(LO QUE SE PIDE) Edita la parte del texto sobre la relación Iglesia-Estado que empieza con las palabras "Superados los sistemas" y termina con "las autoridades estatales).", y escríbela de nuevo sustituyendo "pontífice" por "papa".

(TEXTO FUENTE)
_ _ _ _

El Escéptico Digital - Edición 2014 - Número 265
Ángel Luis López Villaverde
(Artículo publicado originalmente en El Diario.es).
Superados los sistemas de relación Iglesia-Estado del pasado, tanto el dualismo de potestades (de Dios proceden las autoridades del emperador y del pontífice, pero son independientes entre sí), como el hierocratismo (teocracia papal, superioridad del poder espiritual sobre el temporal) y el cesaropapismo (unión del poder civil y religioso bajo el sometimiento eclesiástico al emperador), el Antiguo Régimen concluía con otra fórmula, el regalismo (control eclesial por parte de las autoridades estatales).

_ _ _ _

(EXTRACTO DE DATOS)

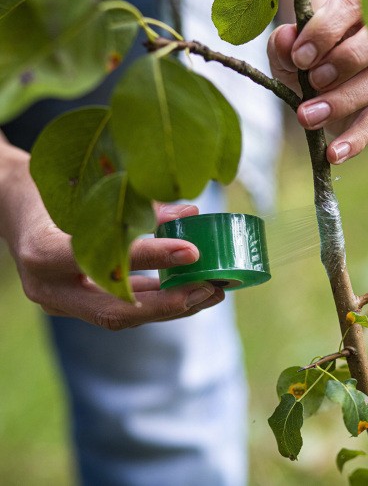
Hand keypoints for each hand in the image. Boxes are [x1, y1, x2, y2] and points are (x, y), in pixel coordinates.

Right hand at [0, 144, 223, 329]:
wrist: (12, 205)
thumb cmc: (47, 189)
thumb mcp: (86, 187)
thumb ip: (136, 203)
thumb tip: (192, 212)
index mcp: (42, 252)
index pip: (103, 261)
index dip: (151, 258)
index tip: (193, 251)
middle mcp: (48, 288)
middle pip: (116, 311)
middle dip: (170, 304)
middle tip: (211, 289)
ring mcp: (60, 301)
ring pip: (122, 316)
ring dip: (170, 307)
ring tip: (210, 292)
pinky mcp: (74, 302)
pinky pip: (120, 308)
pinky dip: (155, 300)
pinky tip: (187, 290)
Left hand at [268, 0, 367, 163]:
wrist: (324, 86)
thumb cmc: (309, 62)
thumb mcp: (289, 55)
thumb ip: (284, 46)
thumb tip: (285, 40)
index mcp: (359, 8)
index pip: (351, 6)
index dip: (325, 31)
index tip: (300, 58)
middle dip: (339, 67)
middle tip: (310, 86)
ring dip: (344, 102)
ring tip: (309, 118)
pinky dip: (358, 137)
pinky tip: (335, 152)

_ _ _ _

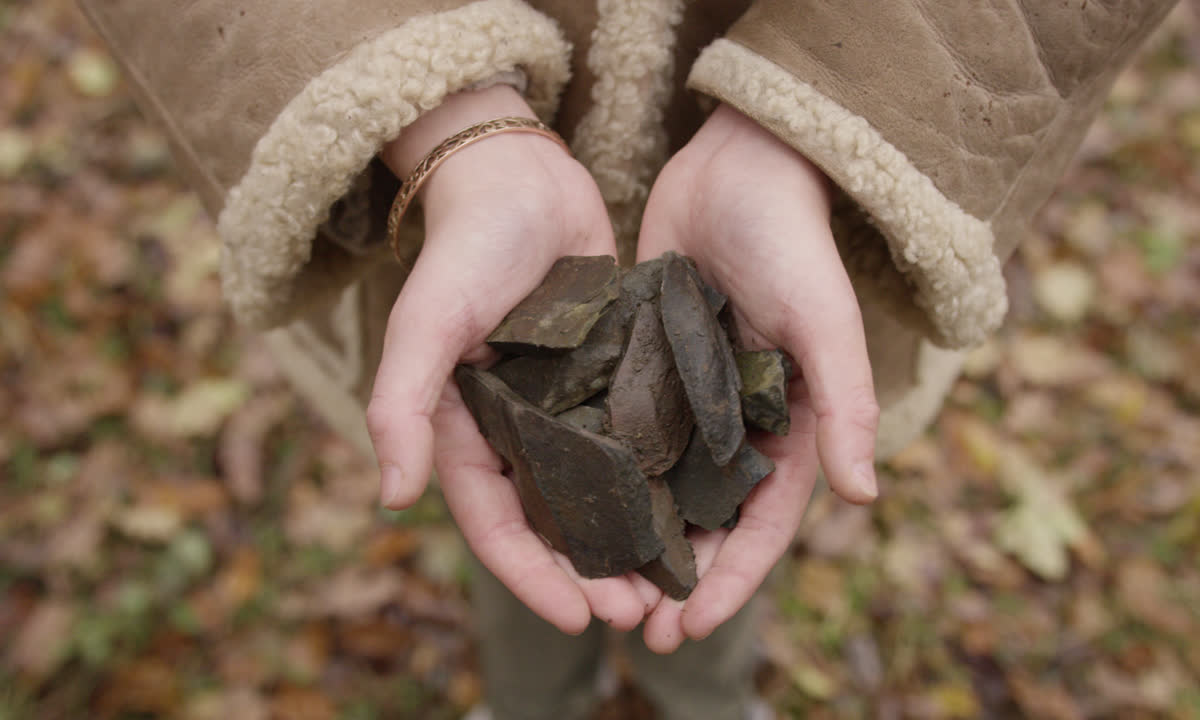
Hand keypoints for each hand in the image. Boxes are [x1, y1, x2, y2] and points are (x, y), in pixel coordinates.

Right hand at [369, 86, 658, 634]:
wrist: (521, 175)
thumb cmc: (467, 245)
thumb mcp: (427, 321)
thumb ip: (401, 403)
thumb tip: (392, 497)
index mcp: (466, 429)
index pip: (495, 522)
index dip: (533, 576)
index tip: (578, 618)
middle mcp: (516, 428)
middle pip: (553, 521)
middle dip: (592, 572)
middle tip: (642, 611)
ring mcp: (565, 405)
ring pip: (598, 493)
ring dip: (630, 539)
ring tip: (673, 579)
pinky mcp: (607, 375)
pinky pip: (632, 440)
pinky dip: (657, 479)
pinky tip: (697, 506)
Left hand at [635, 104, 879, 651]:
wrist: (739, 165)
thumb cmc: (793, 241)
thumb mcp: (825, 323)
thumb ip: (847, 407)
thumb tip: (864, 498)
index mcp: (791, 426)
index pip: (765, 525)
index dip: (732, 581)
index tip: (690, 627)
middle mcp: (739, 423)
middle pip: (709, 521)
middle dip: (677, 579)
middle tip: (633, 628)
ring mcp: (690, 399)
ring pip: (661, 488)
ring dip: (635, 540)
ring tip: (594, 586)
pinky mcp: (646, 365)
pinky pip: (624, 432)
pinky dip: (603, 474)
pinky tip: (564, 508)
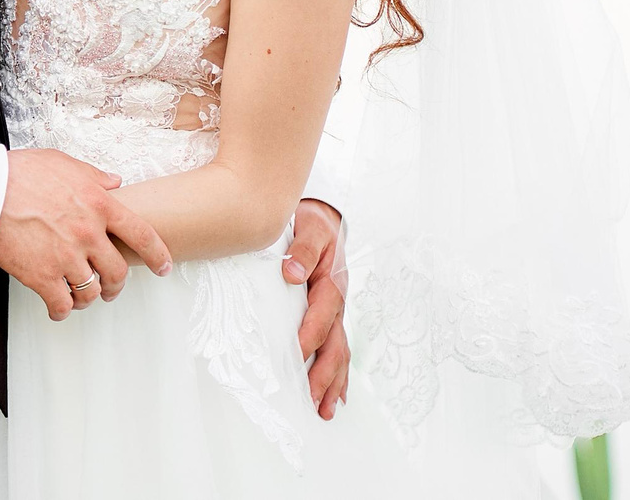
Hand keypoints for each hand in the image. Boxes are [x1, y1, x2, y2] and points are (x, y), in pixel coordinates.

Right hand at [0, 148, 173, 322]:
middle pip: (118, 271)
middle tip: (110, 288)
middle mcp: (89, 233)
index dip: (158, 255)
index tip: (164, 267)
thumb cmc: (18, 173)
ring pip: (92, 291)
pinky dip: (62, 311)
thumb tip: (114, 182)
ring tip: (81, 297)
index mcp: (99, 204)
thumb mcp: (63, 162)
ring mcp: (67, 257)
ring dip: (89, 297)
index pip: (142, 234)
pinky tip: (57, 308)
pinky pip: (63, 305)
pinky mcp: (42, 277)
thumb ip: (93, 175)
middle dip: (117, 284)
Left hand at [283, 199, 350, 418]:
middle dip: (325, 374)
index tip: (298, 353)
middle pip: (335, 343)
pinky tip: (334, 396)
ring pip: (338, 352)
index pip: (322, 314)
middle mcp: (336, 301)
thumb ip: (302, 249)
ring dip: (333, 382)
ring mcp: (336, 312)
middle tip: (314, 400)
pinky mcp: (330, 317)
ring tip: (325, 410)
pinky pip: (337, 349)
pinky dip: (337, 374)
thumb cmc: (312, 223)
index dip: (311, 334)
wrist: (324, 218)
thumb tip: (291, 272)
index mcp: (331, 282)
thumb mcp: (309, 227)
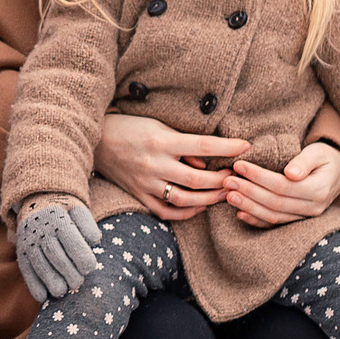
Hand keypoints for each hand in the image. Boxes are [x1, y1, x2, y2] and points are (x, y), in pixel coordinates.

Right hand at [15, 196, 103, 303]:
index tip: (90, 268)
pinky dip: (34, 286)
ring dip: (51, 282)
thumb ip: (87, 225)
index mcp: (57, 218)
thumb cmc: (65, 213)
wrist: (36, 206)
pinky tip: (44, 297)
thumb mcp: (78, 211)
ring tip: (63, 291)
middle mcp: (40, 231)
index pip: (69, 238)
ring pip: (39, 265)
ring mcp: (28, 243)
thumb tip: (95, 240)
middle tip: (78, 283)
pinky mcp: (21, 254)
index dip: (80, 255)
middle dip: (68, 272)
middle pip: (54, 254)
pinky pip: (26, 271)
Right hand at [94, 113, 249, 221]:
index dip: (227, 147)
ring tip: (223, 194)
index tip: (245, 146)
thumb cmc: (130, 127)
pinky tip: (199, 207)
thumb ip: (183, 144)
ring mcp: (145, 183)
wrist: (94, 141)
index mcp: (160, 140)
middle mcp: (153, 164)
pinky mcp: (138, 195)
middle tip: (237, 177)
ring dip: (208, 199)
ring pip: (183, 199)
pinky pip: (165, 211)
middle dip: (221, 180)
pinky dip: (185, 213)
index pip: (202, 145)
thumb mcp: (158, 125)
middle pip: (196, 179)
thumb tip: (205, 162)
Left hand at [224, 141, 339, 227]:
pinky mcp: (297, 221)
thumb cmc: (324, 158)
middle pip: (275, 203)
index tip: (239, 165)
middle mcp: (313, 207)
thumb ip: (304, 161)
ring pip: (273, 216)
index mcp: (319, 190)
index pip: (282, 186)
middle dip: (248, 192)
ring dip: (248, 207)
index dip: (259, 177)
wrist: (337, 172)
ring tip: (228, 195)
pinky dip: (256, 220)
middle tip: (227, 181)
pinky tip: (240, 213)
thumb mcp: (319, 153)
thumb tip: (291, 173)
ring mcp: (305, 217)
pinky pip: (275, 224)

_ _ _ _

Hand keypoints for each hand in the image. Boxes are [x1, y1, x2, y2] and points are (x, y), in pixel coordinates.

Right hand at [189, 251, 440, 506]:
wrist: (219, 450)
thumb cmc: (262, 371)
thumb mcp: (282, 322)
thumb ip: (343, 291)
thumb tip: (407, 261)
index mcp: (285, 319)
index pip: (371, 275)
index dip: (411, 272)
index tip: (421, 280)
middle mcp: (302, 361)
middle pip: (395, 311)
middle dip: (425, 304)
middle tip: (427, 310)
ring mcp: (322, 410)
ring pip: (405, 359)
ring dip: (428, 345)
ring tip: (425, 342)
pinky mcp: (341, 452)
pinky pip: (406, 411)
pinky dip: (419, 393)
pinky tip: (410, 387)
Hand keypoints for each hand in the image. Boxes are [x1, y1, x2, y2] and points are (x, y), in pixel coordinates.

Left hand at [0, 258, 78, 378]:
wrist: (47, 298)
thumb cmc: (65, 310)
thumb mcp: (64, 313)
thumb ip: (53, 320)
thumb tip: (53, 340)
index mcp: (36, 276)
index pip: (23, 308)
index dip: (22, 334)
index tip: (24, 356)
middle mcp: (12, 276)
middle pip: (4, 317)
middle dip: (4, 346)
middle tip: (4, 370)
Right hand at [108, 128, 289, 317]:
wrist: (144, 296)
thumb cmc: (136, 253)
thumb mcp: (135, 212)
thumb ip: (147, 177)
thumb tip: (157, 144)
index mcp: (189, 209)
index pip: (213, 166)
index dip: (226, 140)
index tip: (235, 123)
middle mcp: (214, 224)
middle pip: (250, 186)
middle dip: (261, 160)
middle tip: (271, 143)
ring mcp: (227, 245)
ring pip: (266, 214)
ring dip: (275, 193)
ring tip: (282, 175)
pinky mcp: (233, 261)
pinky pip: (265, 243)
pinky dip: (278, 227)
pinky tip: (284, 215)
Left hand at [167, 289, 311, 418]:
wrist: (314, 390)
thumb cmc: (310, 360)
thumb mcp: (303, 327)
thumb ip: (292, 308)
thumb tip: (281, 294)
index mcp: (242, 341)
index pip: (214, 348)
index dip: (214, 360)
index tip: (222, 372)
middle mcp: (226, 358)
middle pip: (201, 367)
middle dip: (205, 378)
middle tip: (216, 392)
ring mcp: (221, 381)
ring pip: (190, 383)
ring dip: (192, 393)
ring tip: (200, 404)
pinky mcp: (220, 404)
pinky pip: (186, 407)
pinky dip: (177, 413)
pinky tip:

_ _ _ _

(RESULTADO DEL EJERCICIO)
Superados los sistemas de relación Iglesia-Estado del pasado, tanto el dualismo de potestades (de Dios proceden las autoridades del emperador y del papa, pero son independientes entre sí), como el hierocratismo (teocracia papal, superioridad del poder espiritual sobre el temporal) y el cesaropapismo (unión del poder civil y religioso bajo el sometimiento eclesiástico al emperador), el Antiguo Régimen concluía con otra fórmula, el regalismo (control eclesial por parte de las autoridades estatales).